+++ EXTRAIT DU DOCUMENT +++

Mais Florence est malade, dépressive. Ce « roman par nouvelles » comme le revendique son auteure, pourrait être l’histoire d’une femme, Florence, mère de Cassandre, amante et amie de Laure. Mais ce n’est pas si simple. Qui est ce « je » du titre ? Un « je » protéiforme, qui endosse une identité chaque fois différente, au gré des trois parties qui composent cet étrange roman.

Une des clefs du livre est sans doute dans les changements de perspective narrative, une dis-proportion stylistique calquée sur l’impossible quête de soi. Même la fascination pour l’Autre, pour Laure, (deux mots presque homophones) ne suffit pas à fournir un modèle qui puisse définir la petite fille qu’est Florence dans sa future « féminité ».

Liée à l’état d’enfance, la poésie du livre s’attache à la maternité, évoquée comme une fusion entre le corps de la mère et le fœtus. Ce motif est particulièrement présent et sert de fil conducteur. Par exemple dans le premier chapitre, Florence joue souvent le rôle de la « prostituée enceinte ». Et Laure, pourtant déjà « formée » et plus mûre, jouait l’enfant :

Elle voulait parfois être mon bébé. Elle glissait la tête sous mon veston, s’appuyait sur les oreillers et s’assoupissait, expirant un souffle régulier et chaud. Plus tard, quand elle me dira : je t’aime tellement que j’aurais aimé t’accoucher, je repenserai à ce moment. 

(2016, 13)

Extraordinaire passage où l’amour s’exprime dans le désir de fusion et de protection totale. Pour Kiev Renaud, on fait toute sa vie ce deuil de la protection qu’offre le corps de la mère. D’où l’impossibilité d’être soi et la résolution de cette aporie dans une écriture où les sujets se mêlent et se rejoignent pour mieux se donner substance.

+++ EXTRAIT DE DONNÉES +++

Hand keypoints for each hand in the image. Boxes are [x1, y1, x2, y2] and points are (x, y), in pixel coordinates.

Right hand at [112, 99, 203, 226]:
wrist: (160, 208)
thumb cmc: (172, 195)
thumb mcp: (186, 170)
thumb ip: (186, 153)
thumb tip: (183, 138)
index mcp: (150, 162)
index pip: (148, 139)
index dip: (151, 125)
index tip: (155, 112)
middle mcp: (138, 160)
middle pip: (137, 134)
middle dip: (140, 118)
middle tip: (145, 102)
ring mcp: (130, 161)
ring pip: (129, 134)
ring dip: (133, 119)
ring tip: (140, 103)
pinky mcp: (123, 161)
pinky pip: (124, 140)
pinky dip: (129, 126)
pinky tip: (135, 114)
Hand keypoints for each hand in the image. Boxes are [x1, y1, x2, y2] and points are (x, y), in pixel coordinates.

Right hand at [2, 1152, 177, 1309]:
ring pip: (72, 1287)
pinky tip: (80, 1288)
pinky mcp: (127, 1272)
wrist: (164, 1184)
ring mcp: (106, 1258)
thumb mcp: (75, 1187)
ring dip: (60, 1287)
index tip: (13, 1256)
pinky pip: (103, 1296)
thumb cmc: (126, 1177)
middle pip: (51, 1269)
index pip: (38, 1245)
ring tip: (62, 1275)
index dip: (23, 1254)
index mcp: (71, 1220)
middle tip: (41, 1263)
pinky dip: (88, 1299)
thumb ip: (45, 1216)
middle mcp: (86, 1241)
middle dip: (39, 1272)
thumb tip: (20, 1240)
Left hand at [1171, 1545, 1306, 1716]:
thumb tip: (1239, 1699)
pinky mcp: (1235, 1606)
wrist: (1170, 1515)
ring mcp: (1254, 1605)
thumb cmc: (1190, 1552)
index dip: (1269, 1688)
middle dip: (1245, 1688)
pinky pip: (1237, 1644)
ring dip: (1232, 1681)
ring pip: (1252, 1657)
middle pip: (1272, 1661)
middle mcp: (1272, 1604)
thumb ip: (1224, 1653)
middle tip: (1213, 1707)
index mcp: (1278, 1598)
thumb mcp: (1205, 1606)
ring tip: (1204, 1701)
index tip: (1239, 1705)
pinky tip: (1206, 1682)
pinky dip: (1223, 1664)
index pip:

+++

• **PARTIES DE L'EXERCICE**
A - Restituez, s'il vous plaît, sans rien y changer, le passage de l'extrait du document qui commence par « Elle voulait parfois » et se poursuit jusqu'à « se donner substance. ».
B - D'après l'extrait du document, pourquoi est-il impossible d'être soi ? Répondez en une à trois phrases.

• **RÉPONSES ATTENDUES**
A -
Elle voulait parfois être mon bébé. Elle glissait la tête sous mon veston, s’appuyait sur les oreillers et s’assoupissait, expirant un souffle régulier et chaud. Plus tard, quand elle me dira : je t’aime tellement que j’aurais aimé t’accoucher, je repenserai à ce moment. 

(2016, 13)

Extraordinaire passage où l’amour s’exprime dans le désir de fusion et de protection totale. Pour Kiev Renaud, on fait toute sa vie ce deuil de la protection qu’offre le corps de la mère. D’où l’impossibilité d’être soi et la résolution de cette aporie dans une écriture où les sujets se mêlent et se rejoignent pour mieux se donner substance.

B - Pour Kiev Renaud, on fait toute sa vie le deuil de la protection qu'offre le corps de la mère, d'où cette impossibilité. Elle se résout dans une écriture où les sujets se mêlent et se rejoignent pour mieux se donner substance.